First, if the lookup times out or errors, the code above returns ok: false, and decideOrder sends the order to review rather than blocking it. Blocking real revenue because a third-party API had a bad minute is the wrong trade for most stores. If you're in a high-fraud category and would rather hold than risk it, flip that branch to fail closed, but make it a deliberate choice.
Second, cache by IP. The same buyer often retries checkout two or three times, and that's the same IP each time. A short cache (5 to 15 minutes, keyed on the IP) cuts both latency and credits, since each lookup costs 3 credits. Redis is the obvious home for it; an in-process LRU works for a single instance.

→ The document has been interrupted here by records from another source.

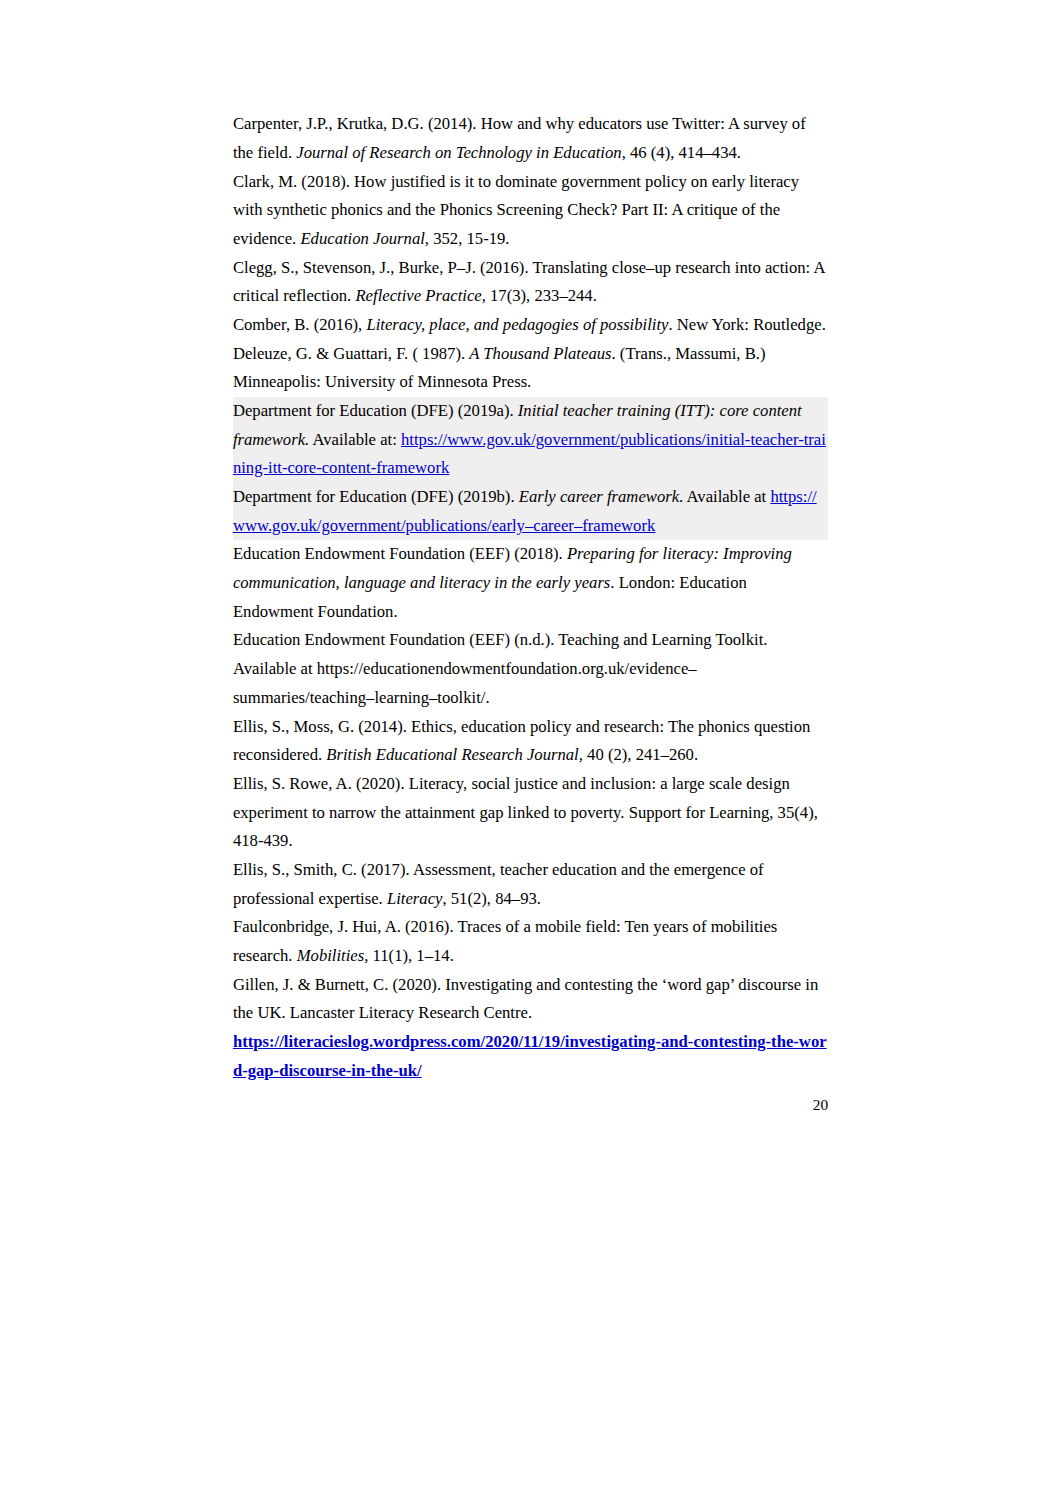Carpenter, J.P., Krutka, D.G. (2014). How and why educators use Twitter: A survey of the field. Journal of Research on Technology in Education, 46 (4), 414–434.
Clark, M. (2018). How justified is it to dominate government policy on early literacy with synthetic phonics and the Phonics Screening Check? Part II: A critique of the evidence. Education Journal, 352, 15-19.
Clegg, S., Stevenson, J., Burke, P–J. (2016). Translating close–up research into action: A critical reflection. Reflective Practice, 17(3), 233–244.
Comber, B. (2016), Literacy, place, and pedagogies of possibility. New York: Routledge.
Deleuze, G. & Guattari, F. ( 1987). A Thousand Plateaus. (Trans., Massumi, B.) Minneapolis: University of Minnesota Press.
Department for Education (DFE) (2019a). Initial teacher training (ITT): core content framework. Available at: https://www.gov.uk/government/publications/initial-teacher-training-itt-core-content-framework
Department for Education (DFE) (2019b). Early career framework. Available at https://www.gov.uk/government/publications/early–career–framework
Education Endowment Foundation (EEF) (2018). Preparing for literacy: Improving communication, language and literacy in the early years. London: Education Endowment Foundation.
Education Endowment Foundation (EEF) (n.d.). Teaching and Learning Toolkit. Available at https://educationendowmentfoundation.org.uk/evidence–summaries/teaching–learning–toolkit/.
Ellis, S., Moss, G. (2014). Ethics, education policy and research: The phonics question reconsidered. British Educational Research Journal, 40 (2), 241–260.
Ellis, S. Rowe, A. (2020). Literacy, social justice and inclusion: a large scale design experiment to narrow the attainment gap linked to poverty. Support for Learning, 35(4), 418-439.
Ellis, S., Smith, C. (2017). Assessment, teacher education and the emergence of professional expertise. Literacy, 51(2), 84–93.
Faulconbridge, J. Hui, A. (2016). Traces of a mobile field: Ten years of mobilities research. Mobilities, 11(1), 1–14.
Gillen, J. & Burnett, C. (2020). Investigating and contesting the ‘word gap’ discourse in the UK. Lancaster Literacy Research Centre.
https://literacieslog.wordpress.com/2020/11/19/investigating-and-contesting-the-word-gap-discourse-in-the-uk/
20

// Tiny in-memory cache with a TTL. Use Redis across multiple instances.
const cache = new Map();
const TTL_MS = 10 * 60 * 1000; // 10 minutes
async function lookupRiskCached(ip) {
const hit = cache.get(ip);
if (hit && Date.now() - hit.at < TTL_MS) return hit.value; // reuse a recent result
const value = await lookupRisk(ip);
if (value.ok) cache.set(ip, { value, at: Date.now() }); // only cache successful lookups
return value;
}
Note the guard: only successful results get cached. Caching an ok: false would pin a failed lookup for ten minutes and quietly degrade every retry in that window.
A few extra notes
IPv6 works the same way. The response shape is identical, and country_code2 comes back for v6 addresses too, so the code above doesn't change.

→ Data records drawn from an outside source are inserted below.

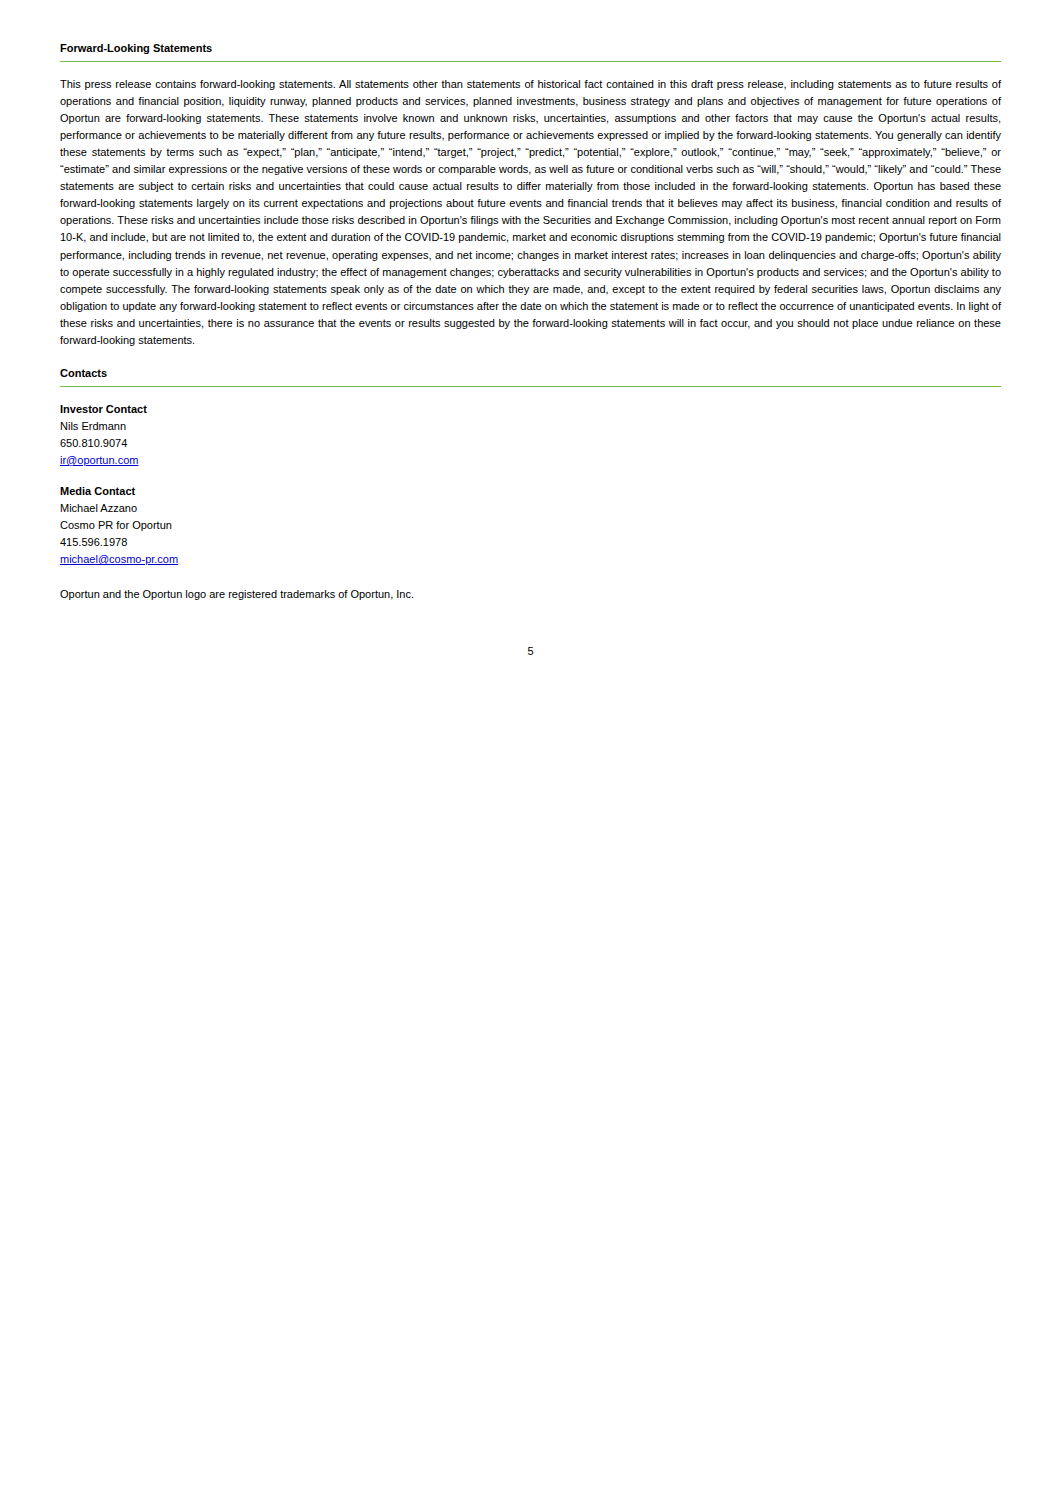Forward-Looking Statements
This press release contains forward-looking statements. All statements other than statements of historical fact contained in this draft press release, including statements as to future results of operations and financial position, liquidity runway, planned products and services, planned investments, business strategy and plans and objectives of management for future operations of Oportun are forward-looking statements. These statements involve known and unknown risks, uncertainties, assumptions and other factors that may cause the Oportun's actual results, performance or achievements to be materially different from any future results, performance or achievements expressed or implied by the forward-looking statements. You generally can identify these statements by terms such as “expect,” “plan,” “anticipate,” “intend,” “target,” “project,” “predict,” “potential,” “explore,” outlook,” “continue,” “may,” “seek,” “approximately,” “believe,” or “estimate” and similar expressions or the negative versions of these words or comparable words, as well as future or conditional verbs such as “will,” “should,” “would,” “likely” and “could.” These statements are subject to certain risks and uncertainties that could cause actual results to differ materially from those included in the forward-looking statements. Oportun has based these forward-looking statements largely on its current expectations and projections about future events and financial trends that it believes may affect its business, financial condition and results of operations. These risks and uncertainties include those risks described in Oportun's filings with the Securities and Exchange Commission, including Oportun's most recent annual report on Form 10-K, and include, but are not limited to, the extent and duration of the COVID-19 pandemic, market and economic disruptions stemming from the COVID-19 pandemic; Oportun's future financial performance, including trends in revenue, net revenue, operating expenses, and net income; changes in market interest rates; increases in loan delinquencies and charge-offs; Oportun's ability to operate successfully in a highly regulated industry; the effect of management changes; cyberattacks and security vulnerabilities in Oportun's products and services; and the Oportun's ability to compete successfully. The forward-looking statements speak only as of the date on which they are made, and, except to the extent required by federal securities laws, Oportun disclaims any obligation to update any forward-looking statement to reflect events or circumstances after the date on which the statement is made or to reflect the occurrence of unanticipated events. In light of these risks and uncertainties, there is no assurance that the events or results suggested by the forward-looking statements will in fact occur, and you should not place undue reliance on these forward-looking statements.
Contacts
Investor Contact
Nils Erdmann
650.810.9074
ir@oportun.com
Media Contact
Michael Azzano
Cosmo PR for Oportun
415.596.1978
michael@cosmo-pr.com
Oportun and the Oportun logo are registered trademarks of Oportun, Inc.
5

Decide on country, not city. Country-level geolocation is the dependable layer. City and below get fuzzier, especially on mobile carriers and recently reallocated ranges, so a city mismatch is too unreliable to gate a payment on.
You're not married to one provider. MaxMind GeoIP2 and its minFraud product, IPinfo, IP2Location, and IPLocate all return an IP country, and most return some VPN or proxy signal. Stripe Radar bundles a version of this if you're already on Stripe. Pick by what's in your stack, what the free tier returns, and whether you need residential-proxy detection, which is the signal most of the cheaper options skip. The IP Security API used here is on every paid plan starting at $19 a month, so it's not a separate enterprise add-on.
And keep this in proportion. The IP-country check is a cheap pre-auth signal that sits in front of AVS and 3-D Secure, not a replacement for either. It catches a real class of stolen-card fraud before the order ships. It will not catch a cardholder who disputes their own legitimate purchase.
Drop lookupRiskCached and decideOrder into your order pipeline behind whatever checks you already run, log the reasons on every non-allow decision, and watch your review queue for a week before you tighten anything. If I were starting fresh, I'd wire 3DS to the friction and review outcomes from day one, rather than bolting it on after the first wave of mismatched-country chargebacks.